The NLD refused to meet a 6 May deadline to re-register as a political party, which would have forced it to expel its own leader, and boycotted the vote scheduled for later this year.

The military has ruled Burma since 1962, partly justifying its grip on power by the need to fend off ethnic rebellions that have plagued remote border areas for decades.

In May 2005, blasts at two Rangoon supermarkets and a convention centre killed 23 people. The junta blamed those explosions on exile groups.

Armed minorities in Karen and Shan states continue to fight the government along the country’s eastern border, alleging they are victims of neglect and mistreatment.

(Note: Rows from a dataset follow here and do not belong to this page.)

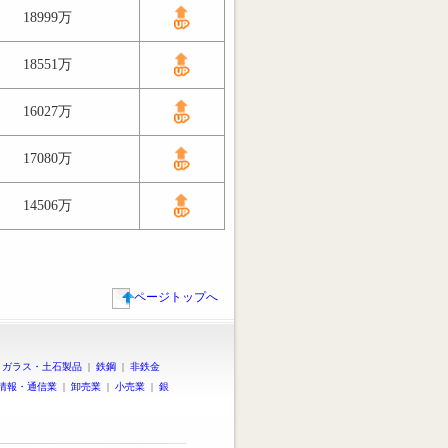
18999万
18551万
16027万
17080万
14506万
ページトップへ
|
ガラス・土石製品
|
鉄鋼
|
非鉄金
情報・通信業
|
卸売業
|
小売業
|
銀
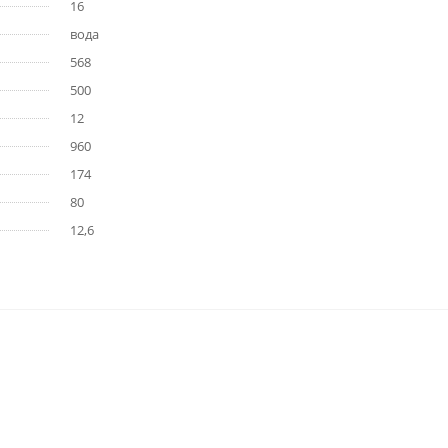
16
вода
568
500
12
960
174
80
12,6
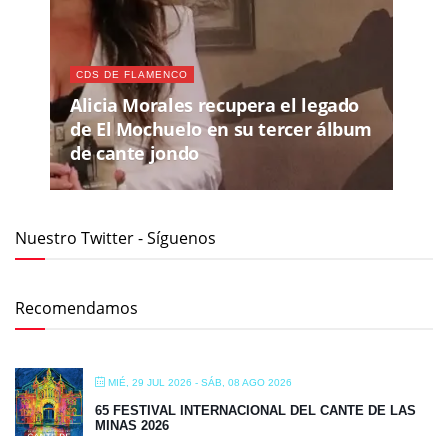
CDS DE FLAMENCO
Alicia Morales recupera el legado
de El Mochuelo en su tercer álbum
de cante jondo
Nuestro Twitter - Síguenos
Recomendamos
MIÉ, 29 JUL 2026
- SÁB, 08 AGO 2026
65 FESTIVAL INTERNACIONAL DEL CANTE DE LAS
MINAS 2026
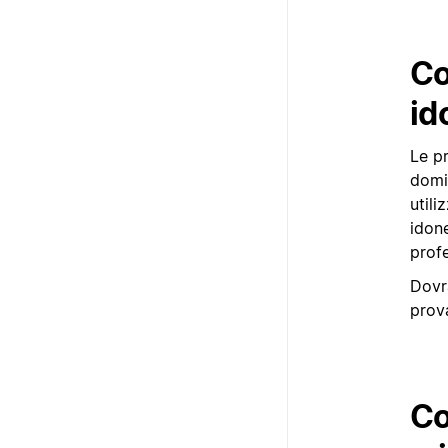
Co
id
Le pr
domi
utili
idon
profe
Dovra
prov
Co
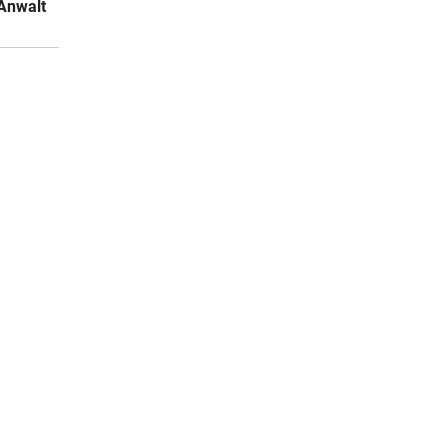
Anwalt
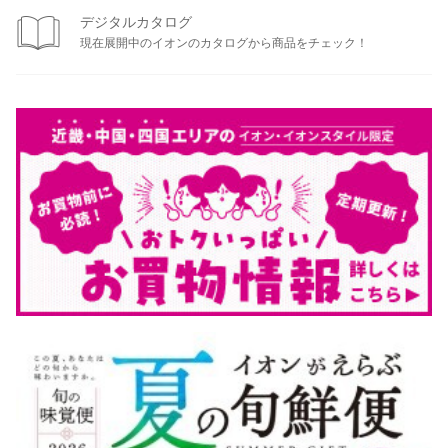
デジタルカタログ
現在展開中のイオンのカタログから商品をチェック！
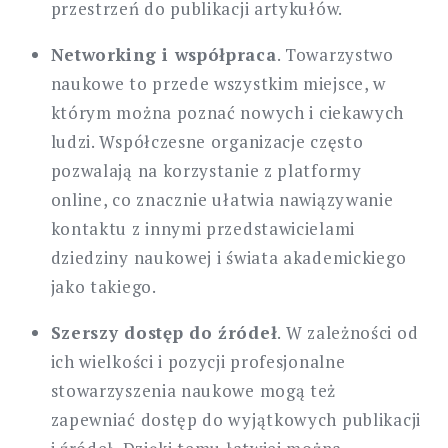
przestrzeń do publikacji artykułów.
Networking i współpraca
. Towarzystwo
naukowe to przede wszystkim miejsce, w
którym można poznać nowych i ciekawych
ludzi. Współczesne organizacje często
pozwalają na korzystanie z platformy
online, co znacznie ułatwia nawiązywanie
kontaktu z innymi przedstawicielami
dziedziny naukowej i świata akademickiego
jako takiego.
Szerszy dostęp do źródeł
. W zależności od
ich wielkości i pozycji profesjonalne
stowarzyszenia naukowe mogą też
zapewniać dostęp do wyjątkowych publikacji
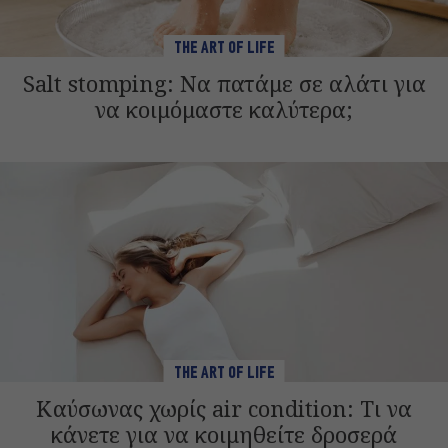
THE ART OF LIFE
Salt stomping: Να πατάμε σε αλάτι για
να κοιμόμαστε καλύτερα;
THE ART OF LIFE
Καύσωνας χωρίς air condition: Τι να
κάνετε για να κοιμηθείτε δροσερά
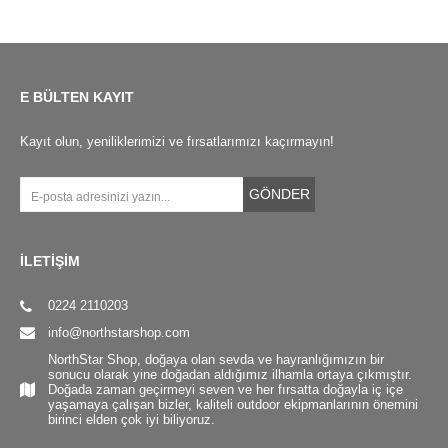
E BÜLTEN KAYIT
Kayıt olun, yeniliklerimizi ve fırsatlarımızı kaçırmayın!
GÖNDER
İLETİŞİM
0224 2110203
info@northstarshop.com
NorthStar Shop, doğaya olan sevda ve hayranlığımızın bir
sonucu olarak yine doğadan aldığımız ilhamla ortaya çıkmıştır.
Doğada zaman geçirmeyi seven ve her fırsatta doğayla iç içe
yaşamaya çalışan bizler, kaliteli outdoor ekipmanlarının önemini
birinci elden çok iyi biliyoruz.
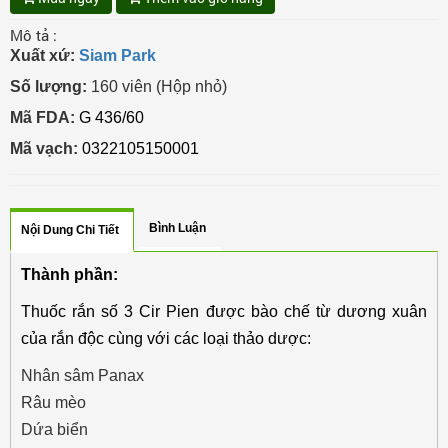
Mô tả :
Xuất xứ:
Siam Park
Số lượng:
160 viên (Hộp nhỏ)
Mã FDA:
G 436/60
Mã vạch:
0322105150001
Bình Luận
Nội Dung Chi Tiết
Thành phần:
Thuốc rắn số 3 Cir Pien
được bào chế từ dương xuân
của rắn độc cùng với các loại thảo dược:
Nhân sâm Panax
Râu mèo
Dứa biển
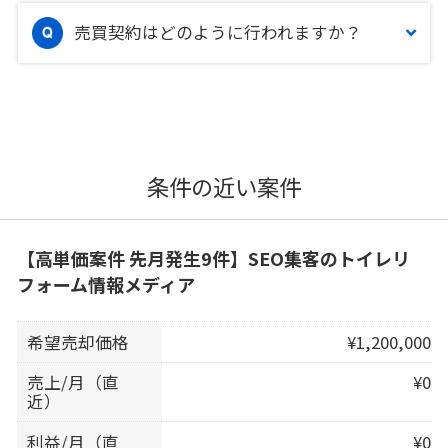
売買契約はどのように行われますか？
条件の近い案件
【高単価案件 先月発生9件】SEO集客のトイレリ
フォーム情報メディア
希望売却価格
¥1,200,000
売上/月（直
¥0
近）
利益/月（直
¥0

In other recent attacks, a series of bomb blasts hit a controversial dam project in remote Kachin state last month, while a series of grenades exploded at a hydropower project in Bago Division.

In eastern Karenni state, a man being interrogated by police was reported to have detonated a bomb last month, killing himself and wounding four officers.

Burma’s police chief said in August last year that security forces had foiled a plot by a man sent by exiled pro-democracy groups to bomb Rangoon during a visit by UN secretary general Ban Ki-moon the previous month.

Rights group Amnesty International in February called on the regime to end repression of ethnic minority groups ahead of the vote, accusing the regime of arresting, jailing, torturing and killing minority activists to crush dissent.